YOUR TASK: Drop the images. Copy every line below character for character.

::::

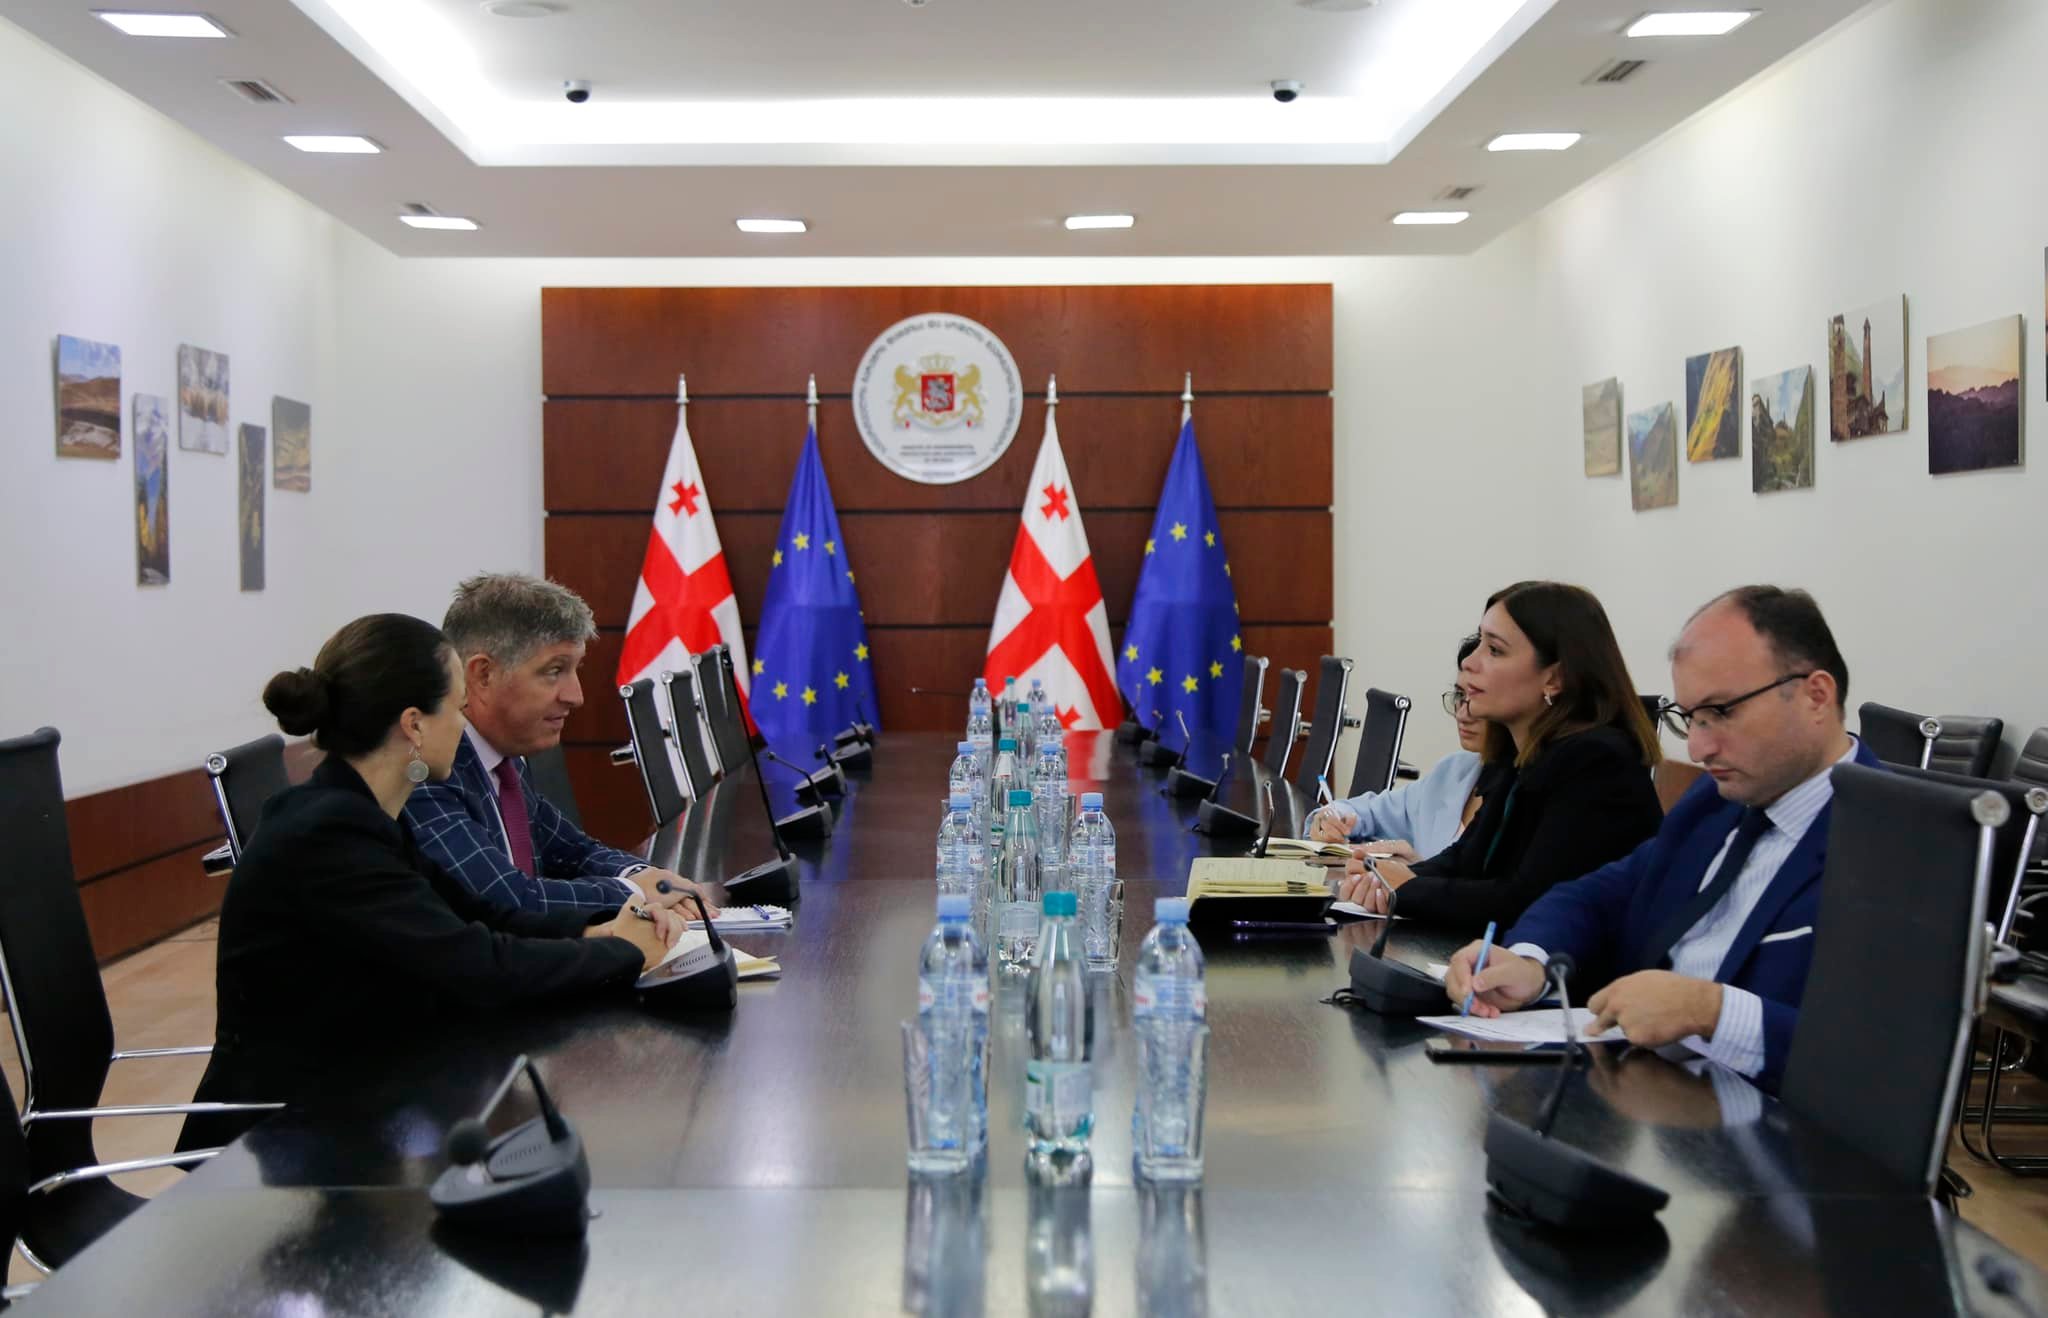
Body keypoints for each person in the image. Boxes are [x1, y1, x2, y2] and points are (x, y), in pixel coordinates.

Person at [180, 614, 683, 1150]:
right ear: (414, 725)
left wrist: (599, 931)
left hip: (363, 1092)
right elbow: (477, 965)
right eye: (458, 707)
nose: (464, 725)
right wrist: (625, 953)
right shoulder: (328, 834)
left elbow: (484, 915)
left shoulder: (361, 812)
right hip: (284, 1138)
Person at [1444, 585, 1877, 1092]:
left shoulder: (1899, 845)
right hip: (1634, 1094)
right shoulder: (1716, 802)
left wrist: (1712, 1012)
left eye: (1721, 712)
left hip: (1763, 1123)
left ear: (1815, 696)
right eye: (1690, 719)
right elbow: (1598, 895)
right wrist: (1531, 962)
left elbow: (1881, 1061)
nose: (1697, 748)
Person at [1337, 581, 1662, 929]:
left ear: (1555, 678)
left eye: (1494, 650)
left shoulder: (1598, 764)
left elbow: (1524, 900)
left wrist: (1406, 888)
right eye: (1479, 643)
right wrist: (1384, 876)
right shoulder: (1517, 754)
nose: (1469, 663)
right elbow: (1466, 859)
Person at [404, 572, 715, 918]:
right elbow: (507, 899)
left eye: (575, 669)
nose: (576, 696)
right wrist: (635, 894)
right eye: (554, 671)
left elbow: (575, 852)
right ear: (483, 675)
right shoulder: (428, 770)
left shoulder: (507, 760)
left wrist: (648, 878)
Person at [1304, 634, 1498, 863]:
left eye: (1477, 697)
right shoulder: (1454, 771)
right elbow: (1373, 810)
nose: (1462, 714)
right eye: (1459, 696)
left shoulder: (1523, 796)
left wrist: (1415, 871)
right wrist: (1330, 819)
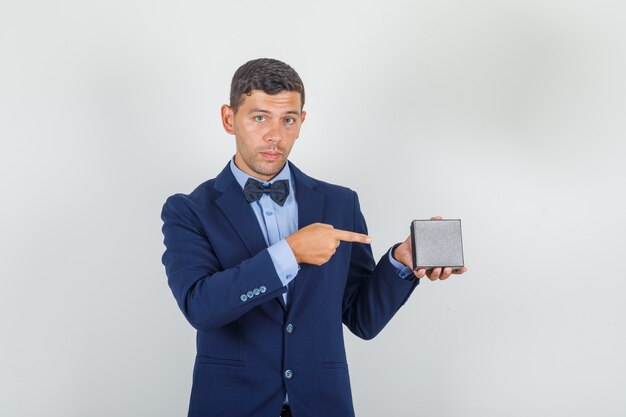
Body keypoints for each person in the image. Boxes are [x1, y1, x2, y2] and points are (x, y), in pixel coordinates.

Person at [160, 58, 467, 417]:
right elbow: (201, 307)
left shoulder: (340, 202)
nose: (275, 135)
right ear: (229, 119)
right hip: (232, 406)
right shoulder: (189, 210)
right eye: (259, 117)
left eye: (287, 119)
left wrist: (401, 261)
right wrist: (290, 253)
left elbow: (361, 318)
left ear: (301, 122)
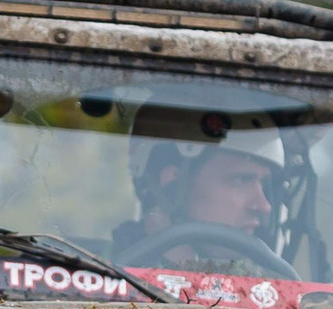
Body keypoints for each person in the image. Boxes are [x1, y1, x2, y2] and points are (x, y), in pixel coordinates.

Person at [109, 110, 291, 272]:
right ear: (172, 183)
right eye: (240, 180)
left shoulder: (263, 295)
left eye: (264, 185)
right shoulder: (93, 277)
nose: (263, 206)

::::

RESULT OF THIS EXERCISE:
Body keypoints for each person in the image. Boxes are [x1, y1, x2, y2] and points are (x, y), in pixel coordinates.

Person at [180, 614, 683, 1150]:
right ear: (414, 725)
left wrist: (599, 931)
left hip: (363, 1092)
right elbow: (477, 965)
right eye: (458, 707)
nose: (464, 725)
right wrist: (625, 953)
right shoulder: (328, 834)
left elbow: (484, 915)
left shoulder: (361, 812)
right hip: (284, 1138)
Person at [1444, 585, 1877, 1092]:
left shoulder: (1899, 845)
right hip: (1634, 1094)
right shoulder: (1716, 802)
left wrist: (1712, 1012)
left eye: (1721, 712)
left hip: (1763, 1123)
left ear: (1815, 696)
right eye: (1690, 719)
right elbow: (1598, 895)
right wrist: (1531, 962)
left elbow: (1881, 1061)
nose: (1697, 748)
Person at [1337, 581, 1662, 929]:
left ear: (1555, 678)
left eye: (1494, 650)
left shoulder: (1598, 764)
left elbow: (1524, 900)
left wrist: (1406, 888)
right eye: (1479, 643)
right wrist: (1384, 876)
right shoulder: (1517, 754)
nose: (1469, 663)
right elbow: (1466, 859)
Person at [404, 572, 715, 918]:
right elbow: (507, 899)
left eye: (575, 669)
nose: (576, 696)
right wrist: (635, 894)
right eye: (554, 671)
left elbow: (575, 852)
right ear: (483, 675)
right shoulder: (428, 770)
left shoulder: (507, 760)
left wrist: (648, 878)
Person at [1304, 634, 1498, 863]:
left eye: (1477, 697)
right shoulder: (1454, 771)
right elbow: (1373, 810)
nose: (1462, 714)
right eye: (1459, 696)
left shoulder: (1523, 796)
left wrist: (1415, 871)
right wrist: (1330, 819)
Body keypoints for each person in the image. Boxes are [x1, y1, x2, y2] and points are (x, y), in pixel coordinates.

Person at [160, 58, 467, 417]:
right elbow: (201, 307)
left shoulder: (340, 202)
nose: (275, 135)
right ear: (229, 119)
right hip: (232, 406)
right shoulder: (189, 210)
right eye: (259, 117)
left eye: (287, 119)
left wrist: (401, 261)
right wrist: (290, 253)
left elbow: (361, 318)
left ear: (301, 122)
Body keypoints for each person in the image. Boxes are [x1, y1, x2, y2] and points are (x, y), in pixel coordinates.

Person at [109, 110, 291, 272]:
right ear: (172, 183)
right eye: (240, 180)
left shoulder: (263, 295)
left eye: (264, 185)
right shoulder: (93, 277)
nose: (263, 206)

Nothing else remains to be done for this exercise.